Migrant Students Claim Segregation, Discrimination at Dover City Schools

[Photo: Andy Simonds/ Flickr]

[Updated 5/22/16 to add superintendent's statement]

by Michelle Faust

An Immigrant Rights advocacy group filed a class action federal Civil Rights lawsuit against a rural eastern Ohio school district Monday. The court documents allege the Dover City School District failed to educate and systematically discriminated against Latino students.

Court documents state Dover school administrators gave inadequate instruction to English Language Learner students and that records tracking which teachers taught those students were falsified. The suit also claims students were actively encouraged to drop out.

“They’re being encouraged not to take classes that will actually have content which will actually count towards their graduation,” says Jeff Stewart, the Director of the Ohio Immigrant Worker Project—the advocacy group is a plaintiff in the case.

* * *

### PROMPT 1
According to the article about the Dover City Schools lawsuit, who is the director of the Ohio Immigrant Worker Project?
### PROMPT 2
Write a continuation of the article about the Dover City Schools lawsuit, starting after its last sentence.
The data has no connection to the article about the Dover City Schools lawsuit.

* * *

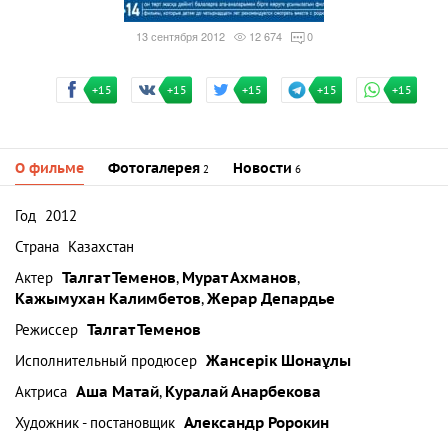
13 сентября 2012
12 674
0
+15
+15
+15
+15
+15
О фильме
Фотогалерея
Новости
2
6
Год
2012
Страна
Казахстан
Актер
Талгат Теменов
,
Мурат Ахманов
,
Кажымухан Калимбетов
,
Жерар Депардье
Режиссер
Талгат Теменов
Исполнительный продюсер
Жансерік Шонаұлы
Актриса
Аша Матай
,
Куралай Анарбекова
Художник - постановщик
Александр Ророкин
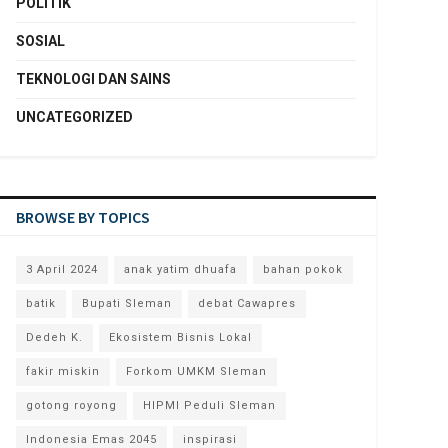
POLITIK
SOSIAL
TEKNOLOGI DAN SAINS
UNCATEGORIZED
BROWSE BY TOPICS
3 April 2024
anak yatim dhuafa
bahan pokok
batik
Bupati Sleman
debat Cawapres
Dedeh K.
Ekosistem Bisnis Lokal
fakir miskin
Forkom UMKM Sleman
gotong royong
HIPMI Peduli Sleman
Indonesia Emas 2045
inspirasi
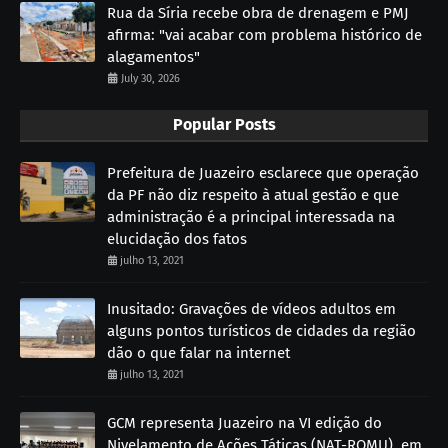
Rua da Síria recebe obra de drenagem e PMJ
afirma: "vai acabar com problema histórico de
alagamentos"
July 30, 2026
Popular Posts
Prefeitura de Juazeiro esclarece que operação
da PF não diz respeito à atual gestão e que
administração é a principal interessada na
elucidação dos fatos
julho 13, 2021
Inusitado: Gravações de vídeos adultos em
alguns pontos turísticos de cidades da região
dão o que falar na internet
julho 13, 2021
GCM representa Juazeiro na VI edição do
Nivelamento de Ações Táticas (NAT-ROMU), em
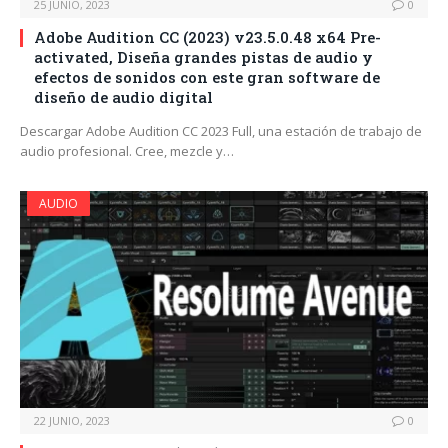
25 JUNIO, 2023
0
Adobe Audition CC (2023) v23.5.0.48 x64 Pre-
activated, Diseña grandes pistas de audio y
efectos de sonidos con este gran software de
diseño de audio digital
Descargar Adobe Audition CC 2023 Full, una estación de trabajo de
audio profesional. Cree, mezcle y…
AUDIO
22 JUNIO, 2023
0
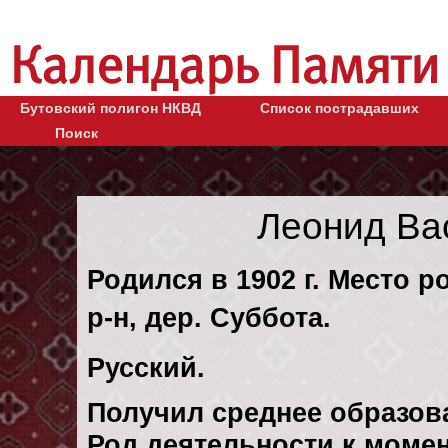
Бутовский полигон НКВД
Список пострадавших
Поиск
Леонид Ва
Родился в 1902 г. Место р
р-н, дер. Суббота.
Русский.
Получил среднее образов
Род деятельности к момен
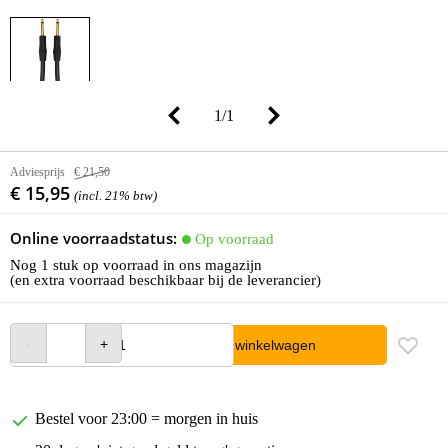
1
/
1
Adviesprijs
€ 21,50
€ 15,95
(incl. 21% btw)
Online voorraadstatus:
Op voorraad
Nog 1 stuk op voorraad in ons magazijn
(en extra voorraad beschikbaar bij de leverancier)
In winkelwagen
Bestel voor 23:00 = morgen in huis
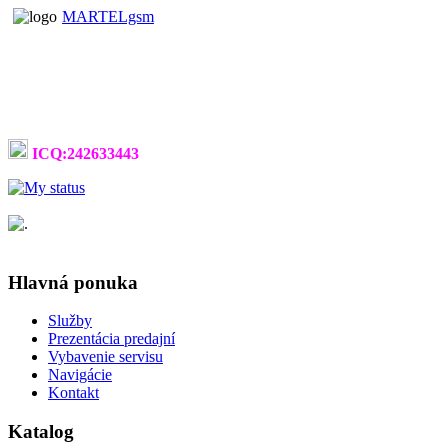
MARTELgsm
ICQ:242633443
Hlavná ponuka
Služby
Prezentácia predajní
Vybavenie servisu
Navigácie
Kontakt
Katalog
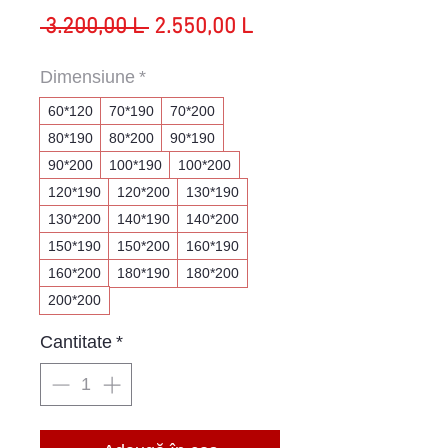
Preț
Preț
 3.200,00 L 
2.550,00 L
normal
redus
Dimensiune
*
60*120
70*190
70*200
80*190
80*200
90*190
90*200
100*190
100*200
120*190
120*200
130*190
130*200
140*190
140*200
150*190
150*200
160*190
160*200
180*190
180*200
200*200
Cantitate
*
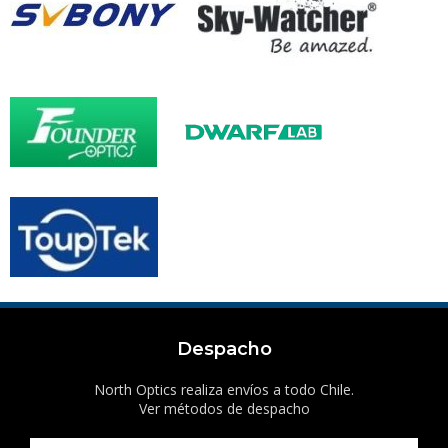
Despacho
North Optics realiza envíos a todo Chile.
Ver métodos de despacho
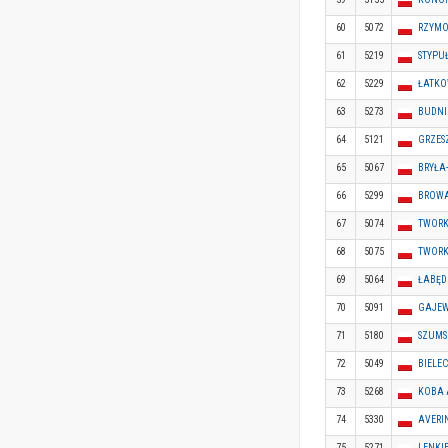
60
5072
RZYMO
61
5219
STYPU
62
5229
ŁATKO
63
5273
BUDNI
64
5121
GRZES
65
5067
BRYŁA
66
5299
BROWA
67
5074
TWORK
68
5075
TWOR
69
5064
ŁABĘD
70
5091
GAJEW
71
5180
SZUMS
72
5049
BIELE
73
5268
KOBA
74
5330
AVERI
75
5271
LENKI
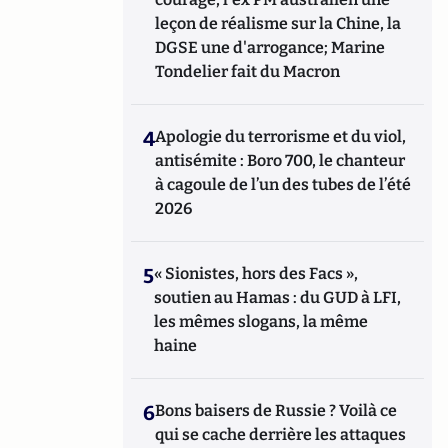
leçon de réalisme sur la Chine, la
DGSE une d'arrogance; Marine
Tondelier fait du Macron
4
Apologie du terrorisme et du viol,
antisémite : Boro 700, le chanteur
à cagoule de l’un des tubes de l’été
2026
5
« Sionistes, hors des Facs »,
soutien au Hamas : du GUD à LFI,
les mêmes slogans, la même
haine
6
Bons baisers de Russie ? Voilà ce
qui se cache derrière les attaques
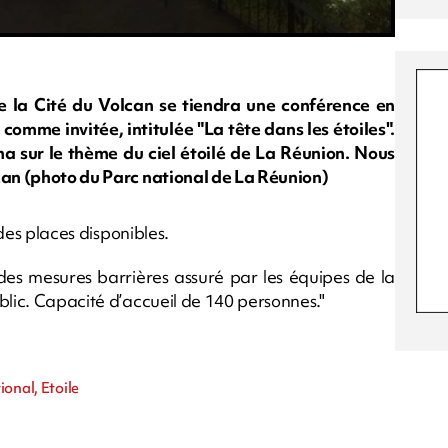
e la Cité du Volcan se tiendra une conférence en
omme invitée, intitulée "La tête dans les étoiles".
a sur le thème du ciel étoilé de La Réunion. Nous
can (photo du Parc national de La Réunion)
 des places disponibles.
des mesures barrières assuré par les équipes de la
blic. Capacité d’accueil de 140 personnes."
m
onal, Etoile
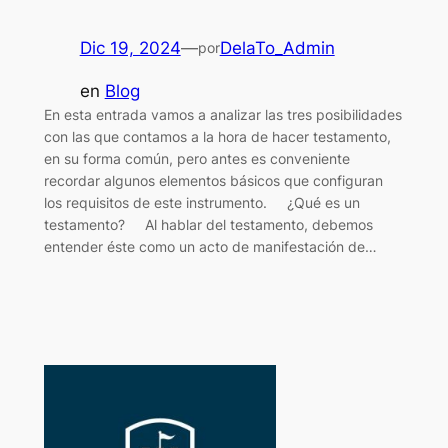
Dic 19, 2024
—
DelaTo_Admin
por
en
Blog
En esta entrada vamos a analizar las tres posibilidades
con las que contamos a la hora de hacer testamento,
en su forma común, pero antes es conveniente
recordar algunos elementos básicos que configuran
los requisitos de este instrumento. ¿Qué es un
testamento? Al hablar del testamento, debemos
entender éste como un acto de manifestación de…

* * *

### EXERCISE RESULT 1
Jeff Stewart.

### EXERCISE RESULT 2
Stewart says district administrators displayed an attitude “that these children are just not capable of learning.”

Two parents and two students are named plaintiffs, but the court filing estimates 125 students could have been impacted over a 3 year period ending this school year.

Superintendent Carla Birney released the following statement through her lawyer: “While it is inappropriate for me to discuss any legal matters on the advice of counsel and per our District policy, I can tell you that the alleged quotes attributed to me are absolutely false. The District will continue to see this claim through the proper legal process.”